US Environment Agency May Restrict Some Neonic Use

15.04.2015 -

The US is moving more closely into line with Europe in restricting the use of neonicotinoid-based insecticides suspected of posing risks to bee populations.

Faced with mounting criticism as well as a still pending lawsuit - filed in 2013 by a coalition of beekeepers, environmental and consumer groups in a federal district court - the Environmental Protection Agency (EPA) has said it is unlikely to approve new or expanded uses of certain pesticides before the risks are fully evaluated.

The agency is currently conducting an assessment of six types of neonicotinoids and their impact on honey bees, with evaluation of four types expected by 2018 and the remaining two a year later.

Up to now, the EPA has not recognized the need for immediate action on neonics. The agency said early this month it would review its de facto moratorium if new crop protection problems appeared that could only be addressed by one of the pesticides in question.

 Last year, in what was believed to be the first broad-scale investigation of the insecticides in the US Midwest and one of the first in the country, the US Geological Survey (USGS) found that the use of neonics had "dramatically increased over the past decade, particularly in the farming states the Midwest. US environmental advocates say also that use is increasingly widespread the house and garden sector.

The EPA'S action came one day after the city commission of Portland, Oregon voted unanimously to suspend the use of the pesticides on its property over protests from farmers, nursery owners and others claiming the insecticide was crucial in combating pests.

At least eight other US municipalities are said to have banned neonics. 

The US Xerces Society for Invertebrate Conservation called the EPA's latest measure insufficient, as pesticides of this type currently in use also constitute "risks to our pollinators."

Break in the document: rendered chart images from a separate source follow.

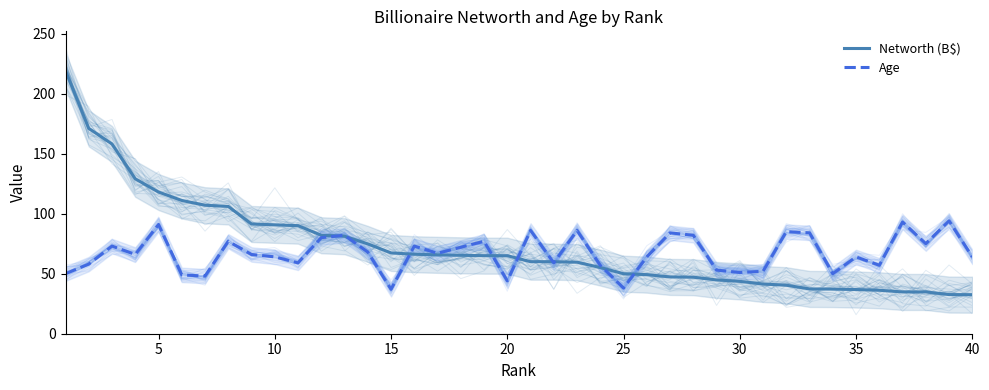

Rank the series at 15 from highest to lowest value.

Networth (B$), Age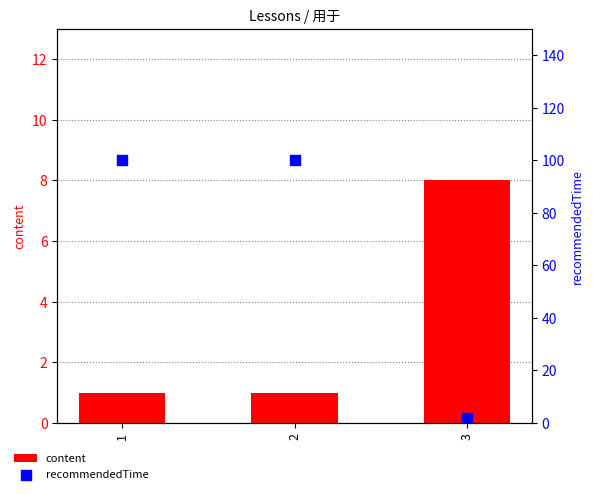

Which series reaches the minimum Y coordinate?

content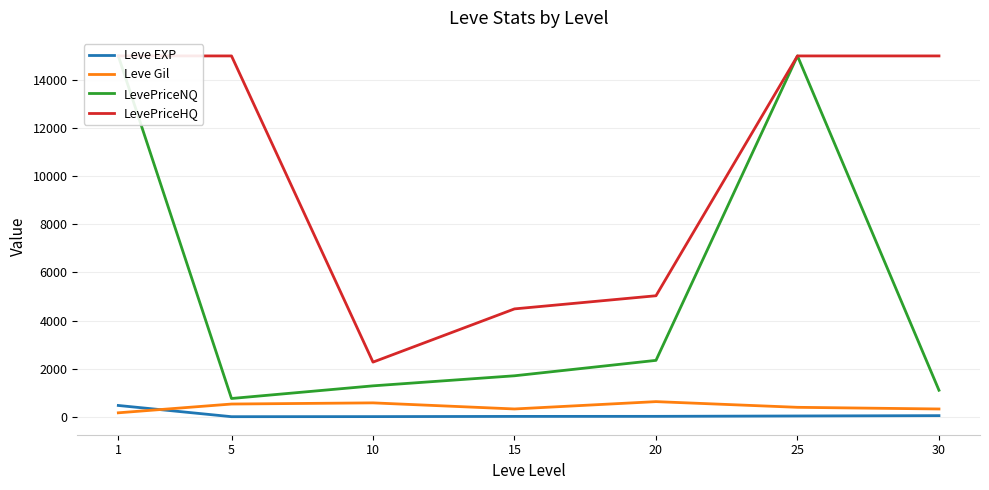

How many interior local valleys does the LevePriceHQ series have?

1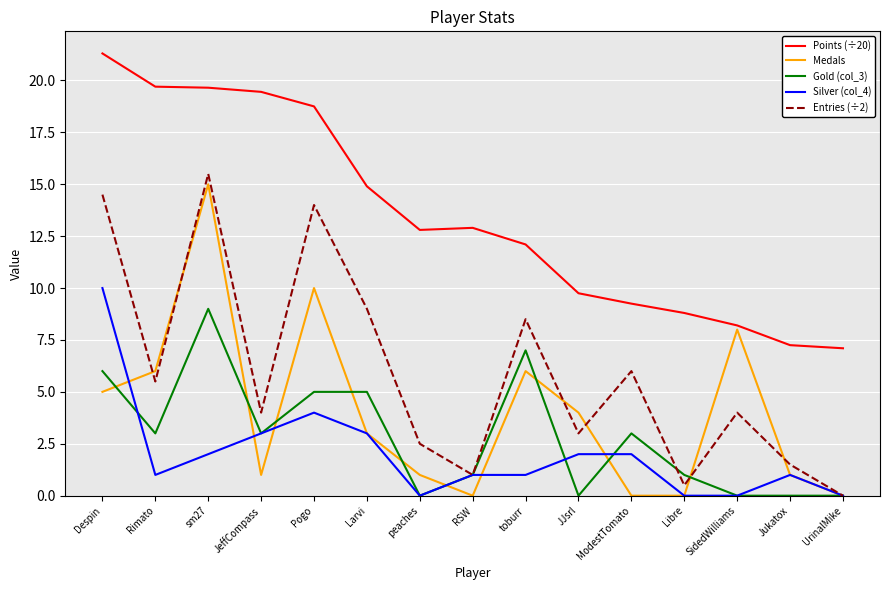

In Medals, how many points are higher than both neighbors (excluding endpoints)?

4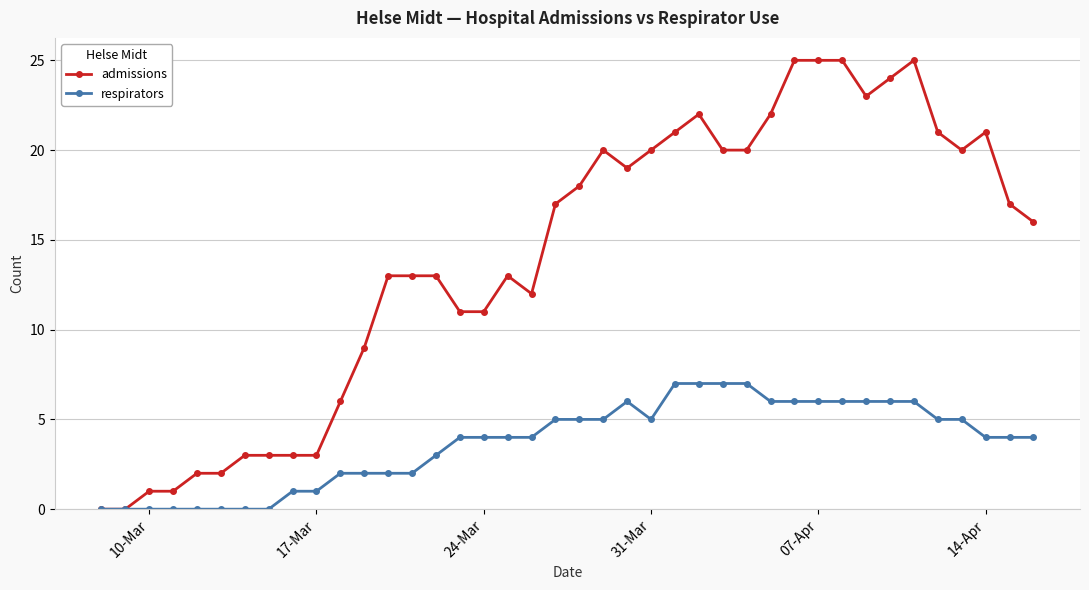

Which series has the widest spread of values?

admissions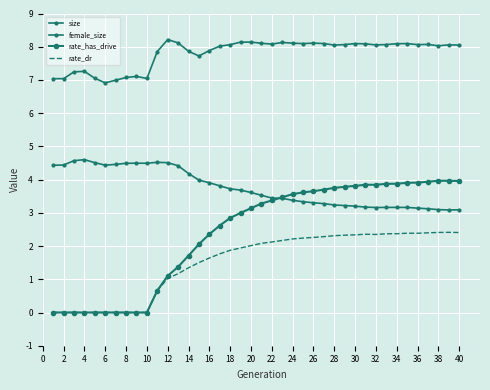

What are all the series names shown in the legend?

size, female_size, rate_has_drive, rate_dr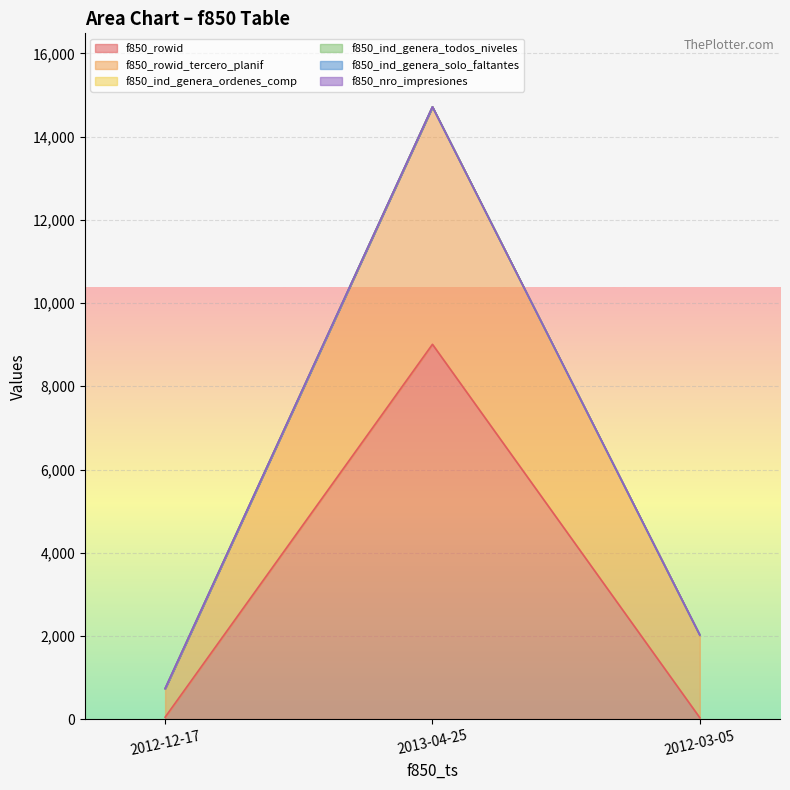

What is the sum of the f850_ind_genera_solo_faltantes values at 2013-04-25 and 2012-03-05?

16736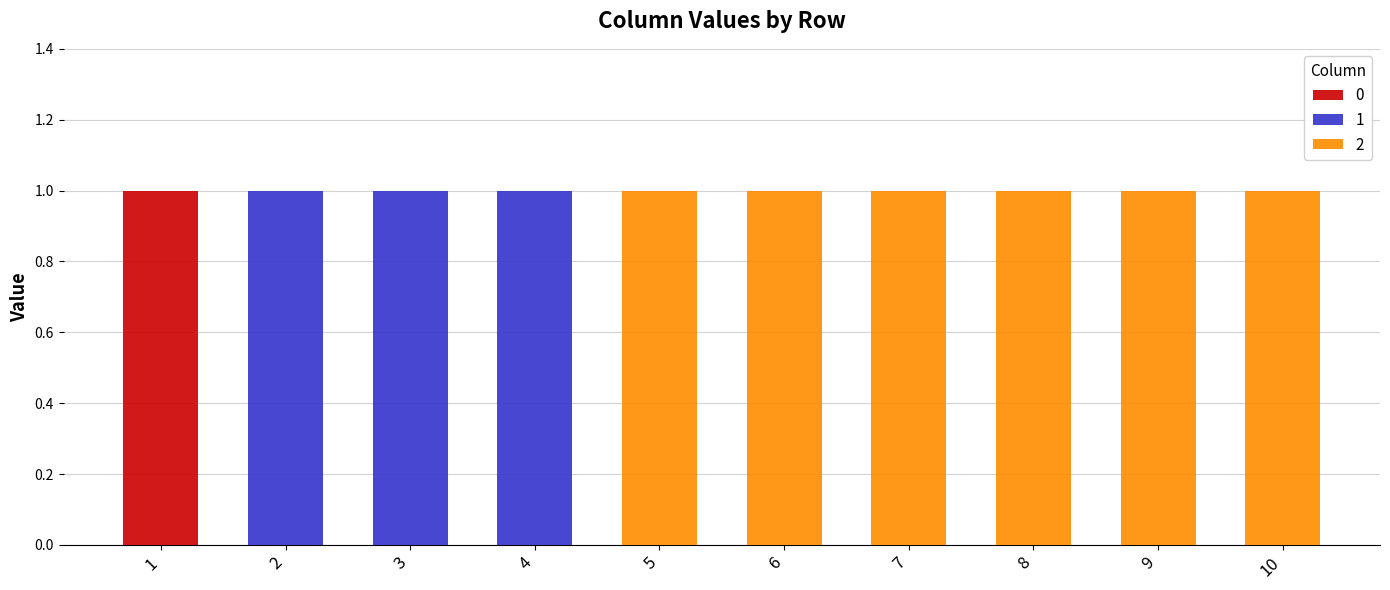

What is the difference between the maximum and second lowest values in the 0 series?

1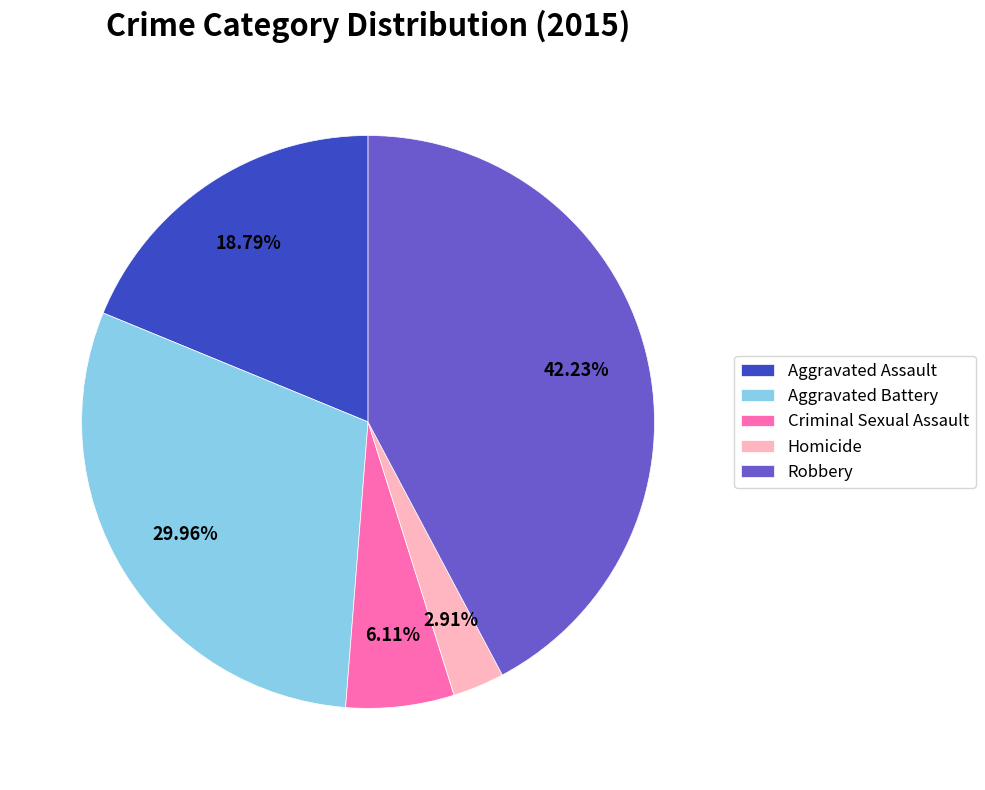

Do Homicide and Robbery together represent more than half of the pie?

No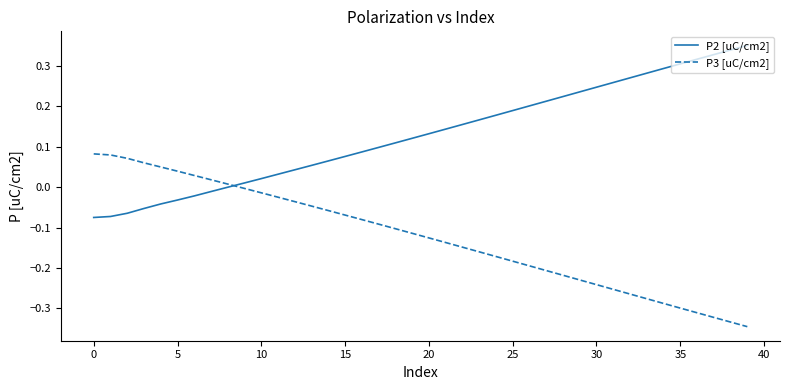

How many times do P3 [uC/cm2] and P2 [uC/cm2] cross each other?

1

Over protests by agrochemicals giants including market leaders Syngenta and BayerCropScience, the European Union imposed a two-year moratorium on neonicotinoid pesticides effective Dec. 1, 2013.

In November 2014, Canada's Ontario province announced plans to reduce the acreage sown with crop seeds treated with neonicotinoid-based insecticides by 80% up to 2017.

Pesticide producers blame the bee disease known as Colony Collapse Disorder on a variety of factors, including habitat loss and disease, while disputing that neonics are the primary cause.